As Vic watched the screen, Lima grew its own red spot.
Feeling aimless and hopeless, Vic returned to their small room. Lucy had turned the small TV away from her daughter’s bed – Olivia lay there with her headphones on, playing on her Nintendo DS – and lay across the blankets with the remote control in one hand, ready to click it off the minute Olivia came to see.
She knows I lied about the TV being broken
, Vic thought, and he felt a sudden surge of love for his daughter.
‘Seen this?’ Lucy asked without turning to him. A man was being interviewed in a smart studio in Washington. He wore a suit and tie, and beneath his name on the screen was written
Government Spokesperson
. She had the sound turned down too quietly to hear but Vic could guess what the man was saying:
Stay calm, help is coming, we’re working on the problem, and soon . . .

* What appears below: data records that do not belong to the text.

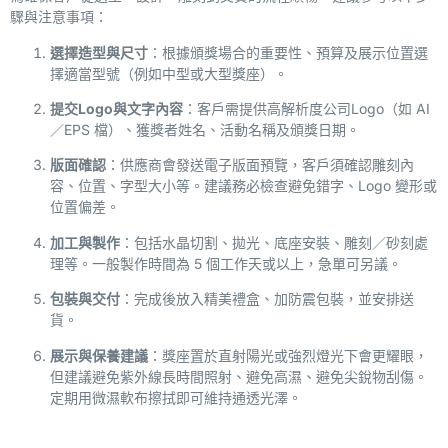
驟
與注意事項：
選擇造型與尺寸
：根據頒獎場合的重要性、預算及展示位置選
擇適當型號（例如中型或大型獎座）。
提交Logo與文字內容
：客戶需提供高解析度公司Logo（如 AI
／EPS 檔）、獲獎者姓名、活動名稱及頒獎日期。
版面確認
：供應商會發送電子版面預覽，客戶須確認雕刻內
容、位置、字型大小等。建議務必檢查避免錯字、Logo 變形或
位置偏差。
加工與製作
：包括水晶切割、拋光、底座安裝、雕刻／砂刻處
理等。一般製作時間為 5 個工作天或以上，急單可另議。
包裝與交付
：完成後放入精美禮盒、加防震包裝，並
安排送
貨
。
展示與保養建議
：獎座置於直射陽光或強烈燈光下會更耀眼，
但建議避免紫外線長時間照射、避免高濕、避免尖銳物刮傷。
定期用微濕軟布擦拭即可維持通透光澤。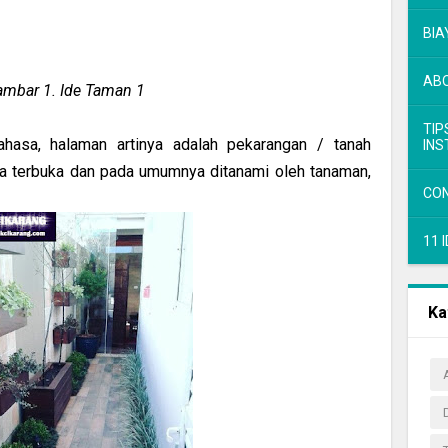
BIA
AB
mbar 1. Ide Taman 1
TIP
hasa, halaman artinya adalah pekarangan / tanah
INS
rea terbuka dan pada umumnya ditanami oleh tanaman,
CO
11 
Ka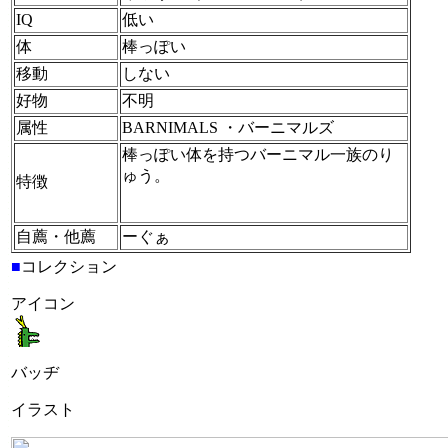
IQ
低い
体
棒っぽい
移動
しない
好物
不明
属性
BARNIMALS ・バーニマルズ
棒っぽい体を持つバーニマル一族のり
ゅう。
特徴
自薦・他薦
ーぐぁ
■
コレクション
アイコン
バッヂ
イラスト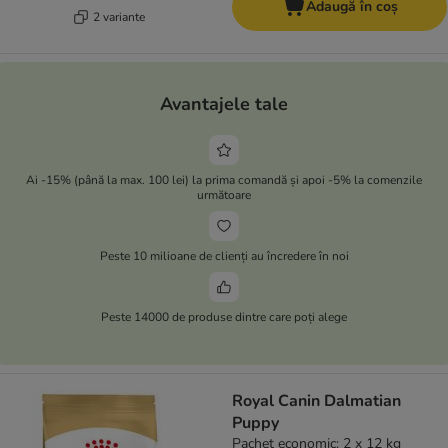
Adaugă în coș
2 variante
Avantajele tale
Ai -15% (până la max. 100 lei) la prima comandă și apoi -5% la comenzile
următoare
Peste 10 milioane de clienți au încredere în noi
Peste 14000 de produse dintre care poți alege
Royal Canin Dalmatian
Puppy
Pachet economic: 2 x 12 kg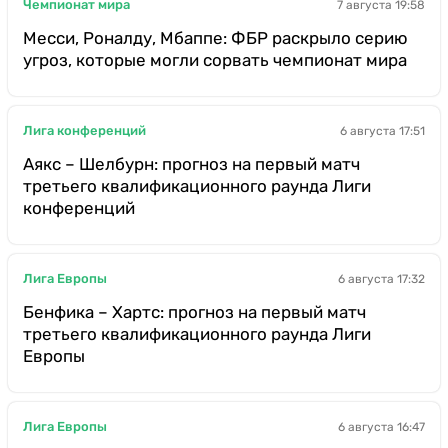
Чемпионат мира
7 августа 19:58
Месси, Роналду, Мбаппе: ФБР раскрыло серию
угроз, которые могли сорвать чемпионат мира
Лига конференций
6 августа 17:51
Аякс – Шелбурн: прогноз на первый матч
третьего квалификационного раунда Лиги
конференций
Лига Европы
6 августа 17:32
Бенфика – Хартс: прогноз на первый матч
третьего квалификационного раунда Лиги
Европы
Лига Европы
6 августа 16:47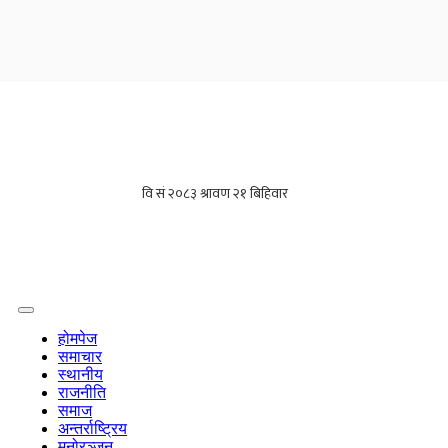
होमपेज
समाचार
स्थानीय
राजनीति
समाज
अन्तर्राष्ट्रिय
मनोरञ्जन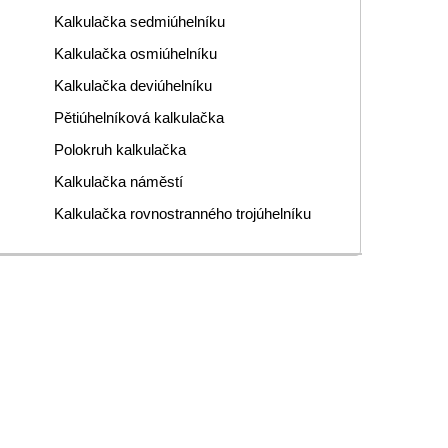
Kalkulačka sedmiúhelníku
Kalkulačka osmiúhelníku
Kalkulačka deviúhelníku
Pětiúhelníková kalkulačka
Polokruh kalkulačka
Kalkulačka náměstí
Kalkulačka rovnostranného trojúhelníku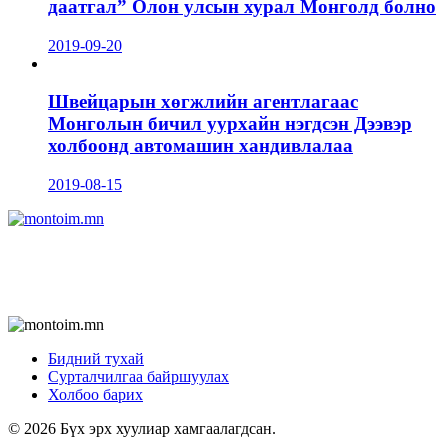
даатгал” Олон улсын хурал Монголд болно
2019-09-20
Швейцарын хөгжлийн агентлагаас
Монголын бичил уурхайн нэгдсэн Дээвэр
холбоонд автомашин хандивлалаа
2019-08-15
Бидний тухай
Сурталчилгаа байршуулах
Холбоо барих
© 2026 Бүх эрх хуулиар хамгаалагдсан.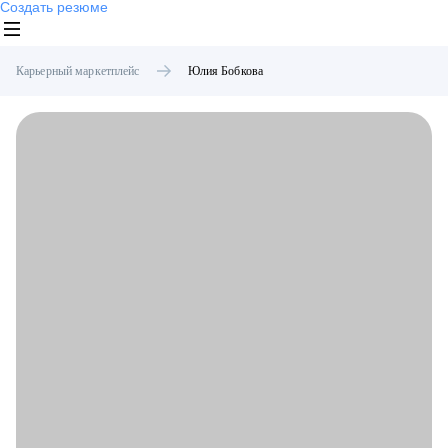
Создать резюме
Карьерный маркетплейс
Юлия
Бобкова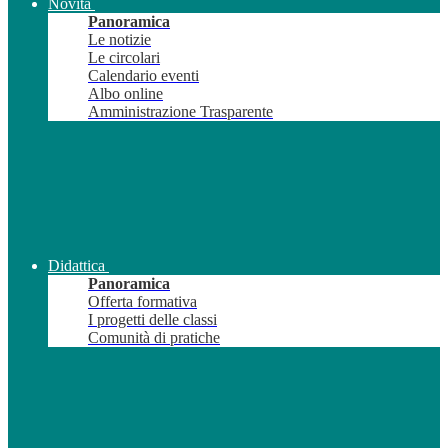
Novità
Panoramica
Le notizie
Le circolari
Calendario eventi
Albo online
Amministrazione Trasparente
Didattica
Panoramica
Offerta formativa
I progetti delle classi
Comunità di pratiche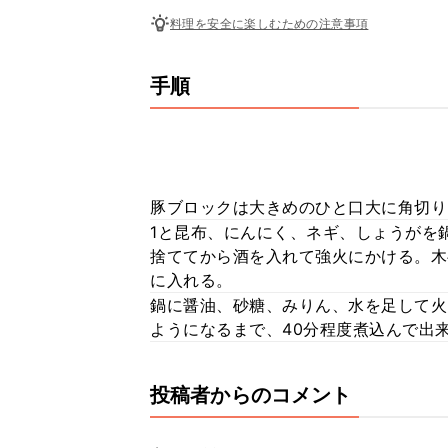
料理を安全に楽しむための注意事項
手順
豚ブロックは大きめのひと口大に角切り
1と昆布、にんにく、ネギ、しょうがを
捨ててから酒を入れて強火にかける。木
に入れる。
鍋に醤油、砂糖、みりん、水を足して火
ようになるまで、40分程度煮込んで出
投稿者からのコメント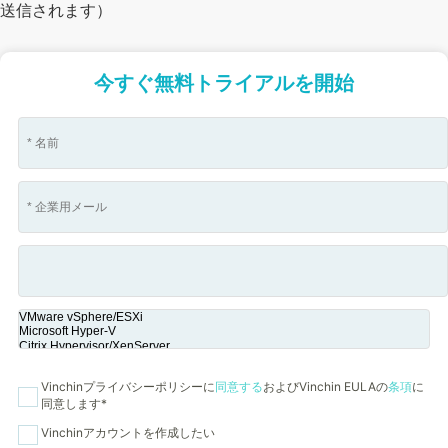
送信されます）
今すぐ無料トライアルを開始
Vinchinプライバシーポリシーに
同意する
およびVinchin EULAの
条項
に
同意します*
Vinchinアカウントを作成したい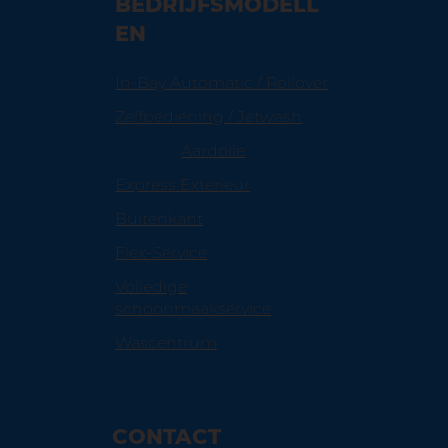
BEDRIJFSMODELL
EN
In-Bay Automatic / Rollover
Zelfbediening / Jetwash
Aardolie
Express Exterieur
Buitenkant
Flex-Service
Volledige
schoonmaakservice
Wascentrum
CONTACT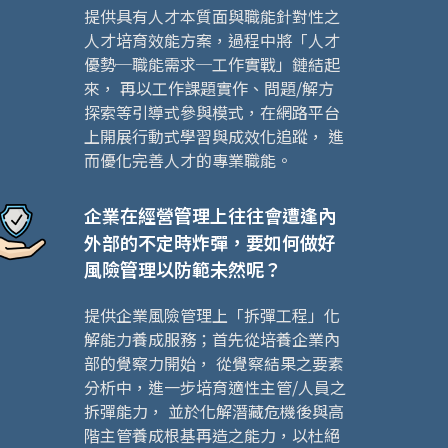
提供具有人才本質面與職能針對性之
人才培育效能方案，過程中將「人才
優勢─職能需求─工作實戰」鏈結起
來， 再以工作課題實作、問題/解方
探索等引導式參與模式，在網路平台
上開展行動式學習與成效化追蹤， 進
而優化完善人才的專業職能。
企業在經營管理上往往會遭逢內
外部的不定時炸彈，要如何做好
風險管理以防範未然呢？
提供企業風險管理上「拆彈工程」化
解能力養成服務；首先從培養企業內
部的覺察力開始， 從覺察結果之要素
分析中，進一步培育適性主管/人員之
拆彈能力， 並於化解潛藏危機後與高
階主管養成根基再造之能力，以杜絕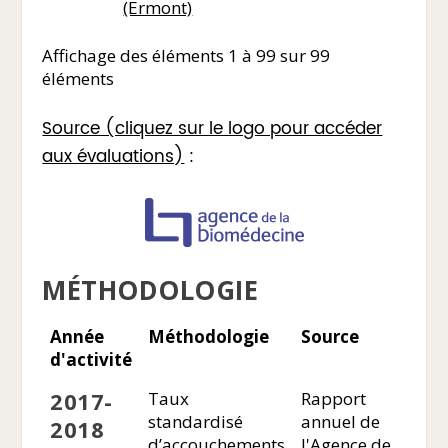
(Ermont)
Affichage des éléments 1 à 99 sur 99
éléments
Source (cliquez sur le logo pour accéder
aux évaluations)
:
MÉTHODOLOGIE
Année
Méthodologie
Source
d'activité
2017-
Taux
Rapport
standardisé
annuel de
2018
d’accouchements
l'Agence de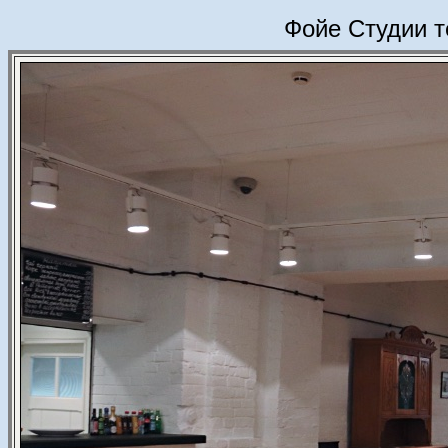
Фойе Студии т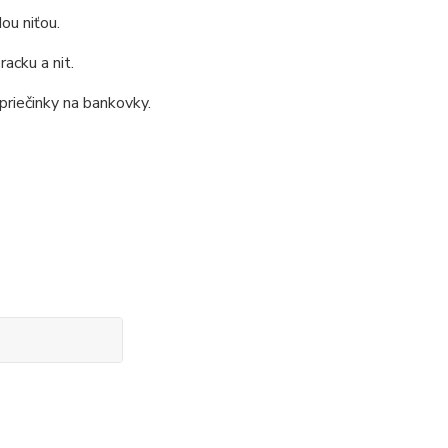
ou niťou.
acku a nit.
 priečinky na bankovky.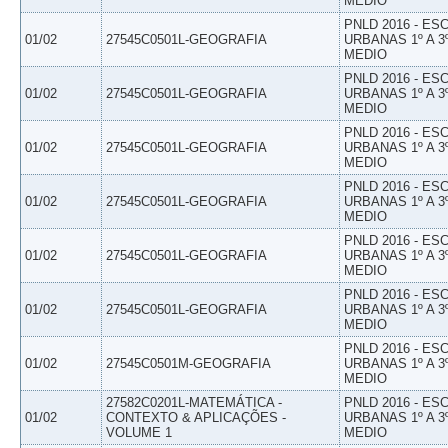
MEDIO
PNLD 2016 - E
01/02
27545C0501L-GEOGRAFIA
URBANAS 1º A 3
MEDIO
PNLD 2016 - E
01/02
27545C0501L-GEOGRAFIA
URBANAS 1º A 3
MEDIO
PNLD 2016 - E
01/02
27545C0501L-GEOGRAFIA
URBANAS 1º A 3
MEDIO
PNLD 2016 - E
01/02
27545C0501L-GEOGRAFIA
URBANAS 1º A 3
MEDIO
PNLD 2016 - E
01/02
27545C0501L-GEOGRAFIA
URBANAS 1º A 3
MEDIO
PNLD 2016 - E
01/02
27545C0501L-GEOGRAFIA
URBANAS 1º A 3
MEDIO
PNLD 2016 - E
01/02
27545C0501M-GEOGRAFIA
URBANAS 1º A 3
MEDIO
27582C0201L-MATEMÁTICA -
PNLD 2016 - E
01/02
CONTEXTO & APLICAÇÕES -
URBANAS 1º A 3
VOLUME 1
MEDIO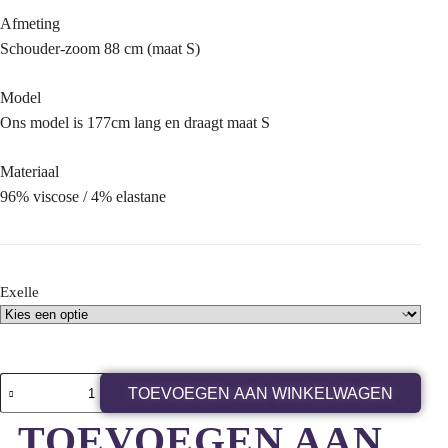
Afmeting
Schouder-zoom 88 cm (maat S)
Model
Ons model is 177cm lang en draagt maat S
Materiaal
96% viscose / 4% elastane
Exelle
TOEVOEGEN AAN WINKELWAGEN
TOEVOEGEN AAN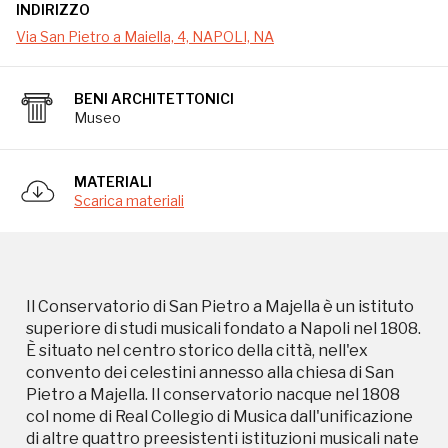
INDIRIZZO
Via San Pietro a Maiella, 4, NAPOLI, NA
BENI ARCHITETTONICI
Il Conservatorio di San Pietro a Majella è un istituto
Museo
superiore di studi musicali fondato a Napoli nel 1808.
È situato nel centro storico della città, nell'ex
convento dei celestini annesso alla chiesa di San
MATERIALI
Pietro a Majella. Il conservatorio nacque nel 1808
Scarica materiali
col nome di Real Collegio di Musica dall'unificazione
di altre quattro preesistenti istituzioni musicali nate
come orfanotrofi e nelle quali si era iniziato ad
impartire insegnamenti di catechismo e di canto
per i fanciulli abbandonati già a partire dal
Il Conservatorio di San Pietro a Majella è un istituto
Cinquecento: il "Santa Maria di Loreto", quello della
superiore di studi musicali fondato a Napoli nel 1808.
"Pietà dei Turchini", quello di "Sant'Onofrio a
È situato nel centro storico della città, nell'ex
Capuana" e quello dei "Poveri di Gesù Cristo". La
convento dei celestini annesso alla chiesa di San
sede antica era quella del vicino convento di San
Pietro a Majella. Il conservatorio nacque nel 1808
Sebastiano. Nel 1825 avviene la prima assoluta di
col nome di Real Collegio di Musica dall'unificazione
Adelson e Salvini di Vincenzo Bellini. Dal 1826, per
di altre quattro preesistenti istituzioni musicali nate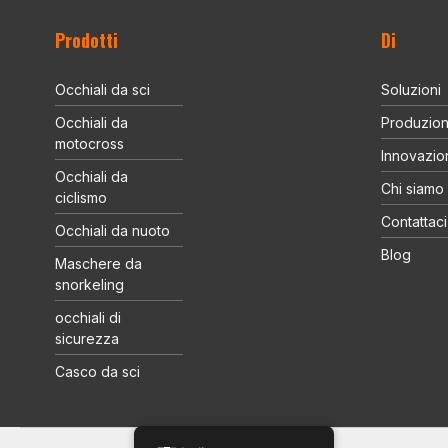
Prodotti
Di
Occhiali da sci
Soluzioni
Occhiali da
Produzio
motocross
Innovazio
Occhiali da
Chi siamo
ciclismo
Contattaci
Occhiali da nuoto
Blog
Maschere da
snorkeling
occhiali di
sicurezza
Casco da sci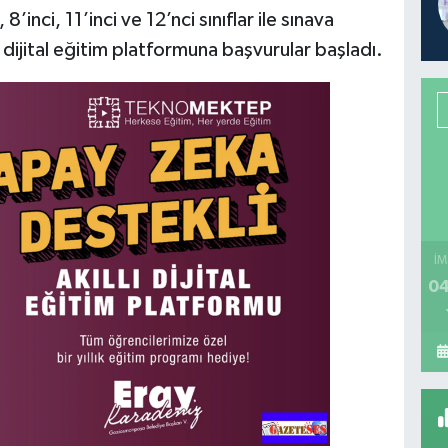
nci, 11’inci ve 12’nci sınıflar ile sınava
dijital eğitim platformuna başvurular başladı.
İM
04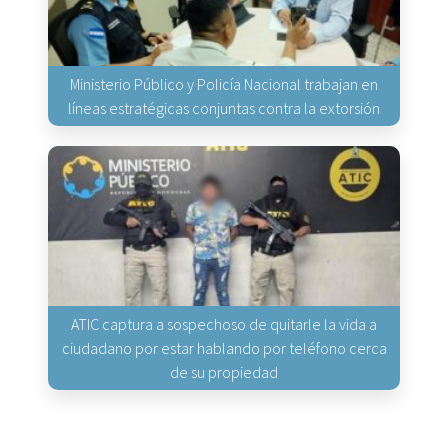
Ministerio Público y Policía Nacional trabajan en
líneas estratégicas conjuntas contra la extorsión
ATIC captura a sospechoso de quitarle la vida a
ciudadano por estar hablando por teléfono cerca
de su propiedad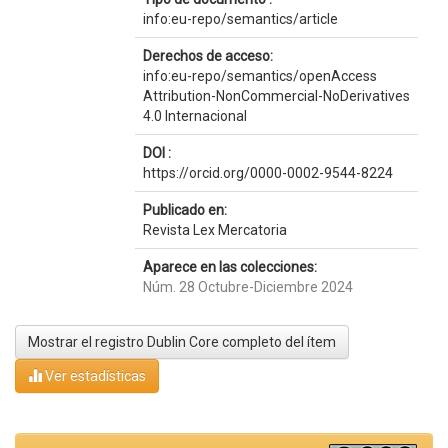
info:eu-repo/semantics/article
Derechos de acceso:
info:eu-repo/semantics/openAccess
Attribution-NonCommercial-NoDerivatives
4.0 Internacional
DOI :
https://orcid.org/0000-0002-9544-8224
Publicado en:
Revista Lex Mercatoria
Aparece en las colecciones:
Núm. 28 Octubre-Diciembre 2024
Mostrar el registro Dublin Core completo del ítem
Ver estadísticas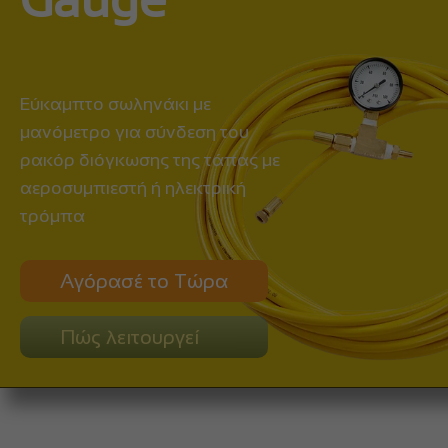
Gauge
Εύκαμπτο σωληνάκι με
μανόμετρο για σύνδεση του
ρακόρ διόγκωσης της τάπας με
αεροσυμπιεστή ή ηλεκτρική
τρόμπα
Αγόρασέ το Τώρα
Πώς λειτουργεί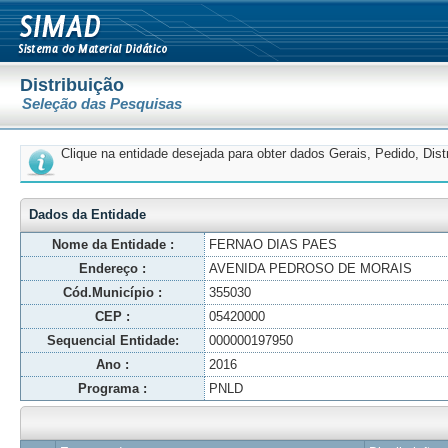
Distribuição
Seleção das Pesquisas
Clique na entidade desejada para obter dados Gerais, Pedido, Dis
Dados da Entidade
Nome da Entidade :
FERNAO DIAS PAES
Endereço :
AVENIDA PEDROSO DE MORAIS
Cód.Município :
355030
CEP :
05420000
Sequencial Entidade:
000000197950
Ano :
2016
Programa :
PNLD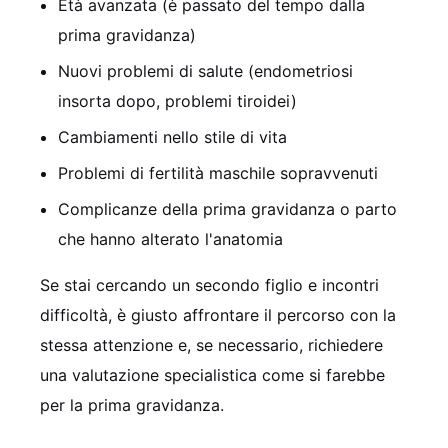
Età avanzata (è passato del tempo dalla
prima gravidanza)
Nuovi problemi di salute (endometriosi
insorta dopo, problemi tiroidei)
Cambiamenti nello stile di vita
Problemi di fertilità maschile sopravvenuti
Complicanze della prima gravidanza o parto
che hanno alterato l'anatomia
Se stai cercando un secondo figlio e incontri
difficoltà, è giusto affrontare il percorso con la
stessa attenzione e, se necessario, richiedere
una valutazione specialistica come si farebbe
per la prima gravidanza.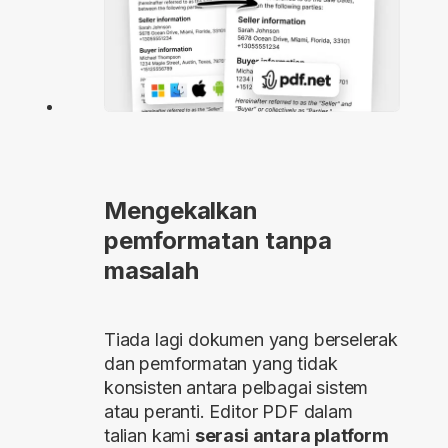
Mengekalkan
pemformatan tanpa
masalah
Tiada lagi dokumen yang berselerak
dan pemformatan yang tidak
konsisten antara pelbagai sistem
atau peranti. Editor PDF dalam
talian kami
serasi antara platform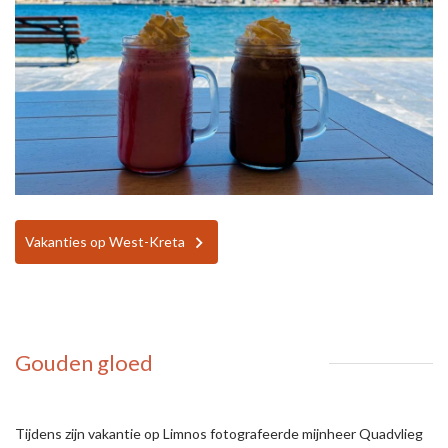
Vakanties op West-Kreta
Gouden gloed
Tijdens zijn vakantie op Limnos fotografeerde mijnheer Quadvlieg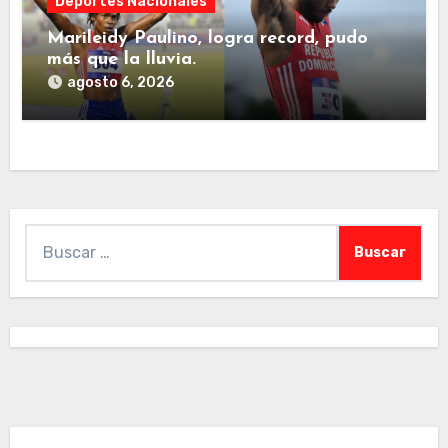
Deportes Nacionales
Marileidy Paulino, logra record, pudo
más que la lluvia.
agosto 6, 2026
Buscar: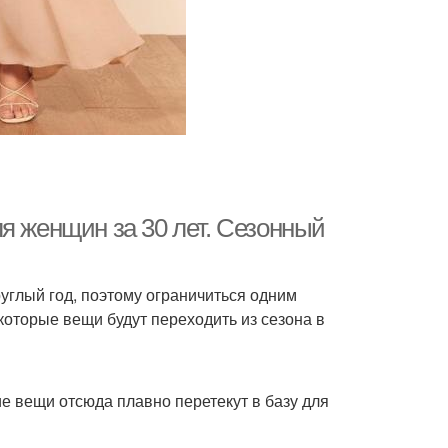
я женщин за 30 лет. Сезонный
руглый год, поэтому ограничиться одним
которые вещи будут переходить из сезона в
е вещи отсюда плавно перетекут в базу для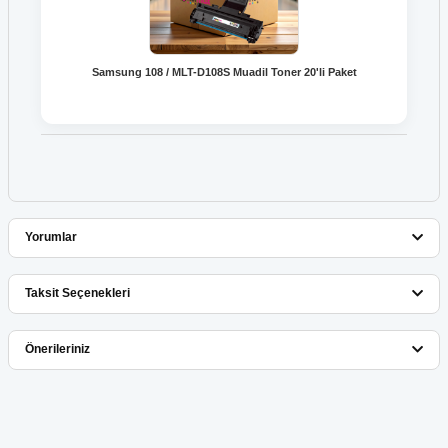
Samsung 108 / MLT-D108S Muadil Toner 20'li Paket
Yorumlar
Taksit Seçenekleri
Bu ürüne ilk yorumu siz yapın!
Önerileriniz
Yorum Yaz
Bu ürünün fiyat bilgisi, resim, ürün açıklamalarında ve diğer
konularda yetersiz gördüğünüz noktaları öneri formunu kullanarak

‘Then there’s this.’ She flicked to another news channel, this one cable. The live report was coming from Atlanta, the reporter apparently on top of a high building somewhere, and behind her the city was burning. All semblance of impartial reporting was gone. This woman was terrified, and shocked.
As Lucy nudged up the volume, the woman’s voice
faded in. ‘. . . toll is catastrophic, the number of infected beyond counting. What you can see behind me is the result of aerial bombardment, and further north there are many people trapped in their homes, a few of them broadcasting by radio. The military won’t comment, and—’
Lucy turned the TV off. Olivia glanced up at her, smiled at Vic, then went back to her DS screen.
‘It’s the end, isn’t it?’ his wife asked. Vic sat beside her on the bed.
Vic thought of lying, but Lucy was too sharp for that. And he had already lied too much. ‘It might be. It’s beyond our shores now. Marc says there’s no way to stop the spread, and the only hope lies in a cure.’
‘They shouldn’t show that stuff on TV.’
‘I think we’re beyond niceties,’ Vic said. ‘But we’re safe here.’
‘How do you figure that?’ Lucy kept her voice low, but he could see the tension in her face.